SOURCE DATA
○ ○ ○
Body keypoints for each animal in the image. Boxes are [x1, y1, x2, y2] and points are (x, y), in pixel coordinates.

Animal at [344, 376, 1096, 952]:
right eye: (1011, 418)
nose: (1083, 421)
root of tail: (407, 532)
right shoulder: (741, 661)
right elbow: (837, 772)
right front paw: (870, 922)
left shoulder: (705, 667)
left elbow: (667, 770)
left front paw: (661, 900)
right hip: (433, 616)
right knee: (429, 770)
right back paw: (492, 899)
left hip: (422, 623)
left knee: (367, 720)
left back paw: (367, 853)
○ ○ ○
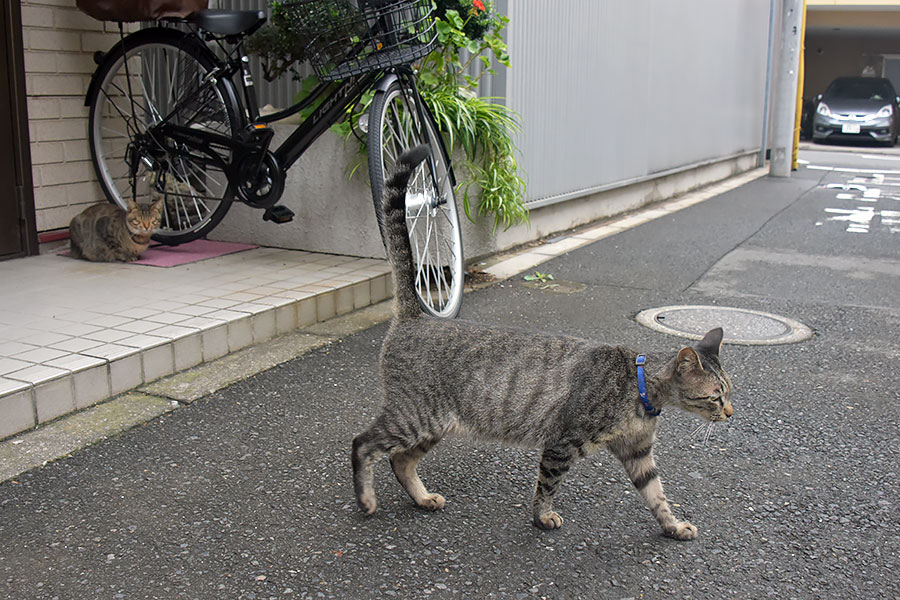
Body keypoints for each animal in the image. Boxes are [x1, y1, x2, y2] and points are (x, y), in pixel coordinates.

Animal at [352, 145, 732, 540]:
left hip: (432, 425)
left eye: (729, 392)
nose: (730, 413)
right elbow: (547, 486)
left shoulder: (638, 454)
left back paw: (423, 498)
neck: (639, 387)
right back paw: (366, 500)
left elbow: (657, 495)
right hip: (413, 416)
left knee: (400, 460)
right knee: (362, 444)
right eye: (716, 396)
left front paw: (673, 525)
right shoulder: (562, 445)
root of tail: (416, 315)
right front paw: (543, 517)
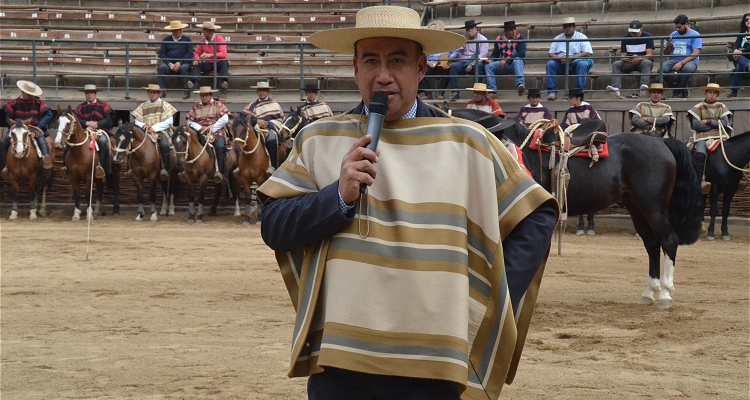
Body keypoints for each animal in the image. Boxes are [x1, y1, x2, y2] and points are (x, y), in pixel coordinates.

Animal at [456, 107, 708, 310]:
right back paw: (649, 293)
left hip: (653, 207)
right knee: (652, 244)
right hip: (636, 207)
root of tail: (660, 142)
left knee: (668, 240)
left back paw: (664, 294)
○ ○ ○
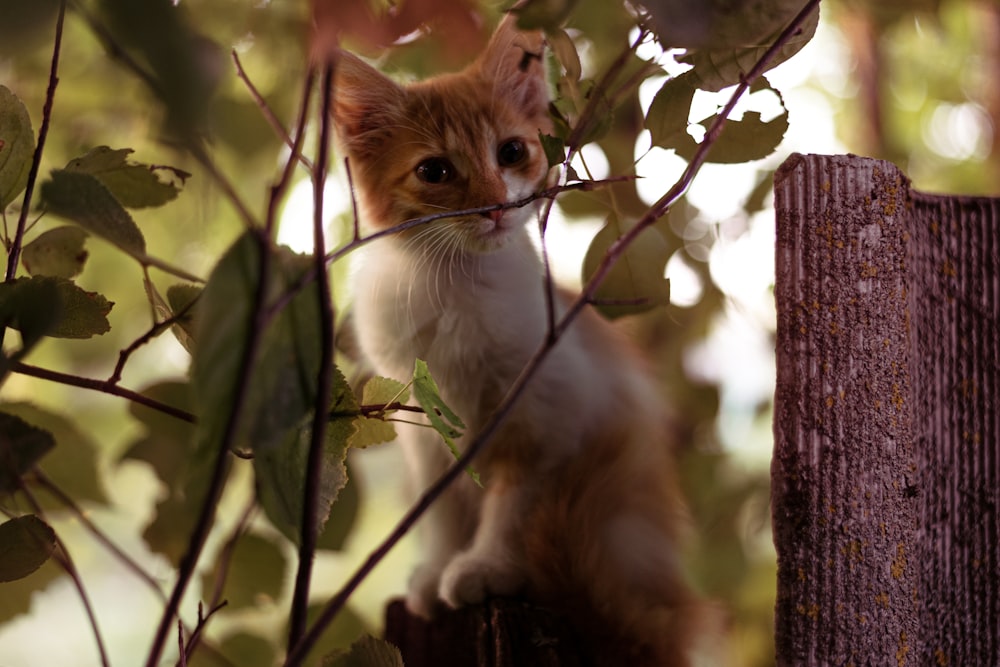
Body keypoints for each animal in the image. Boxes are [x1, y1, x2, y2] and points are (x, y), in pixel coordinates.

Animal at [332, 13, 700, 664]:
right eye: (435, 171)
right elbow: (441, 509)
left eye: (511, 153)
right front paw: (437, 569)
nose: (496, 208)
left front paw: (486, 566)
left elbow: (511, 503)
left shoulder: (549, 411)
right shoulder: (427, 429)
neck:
○ ○ ○
THE TASK
An exact, complete copy of the lines above from the one with "left elbow: (657, 495)" through the one with "right front paw: (543, 517)" is the whole answer.

EXERCISE OUTPUT
left elbow: (657, 495)
right hip: (413, 416)
left knee: (400, 460)
right knee: (362, 444)
right eye: (716, 396)
left front paw: (673, 525)
right shoulder: (562, 445)
root of tail: (416, 315)
right front paw: (543, 517)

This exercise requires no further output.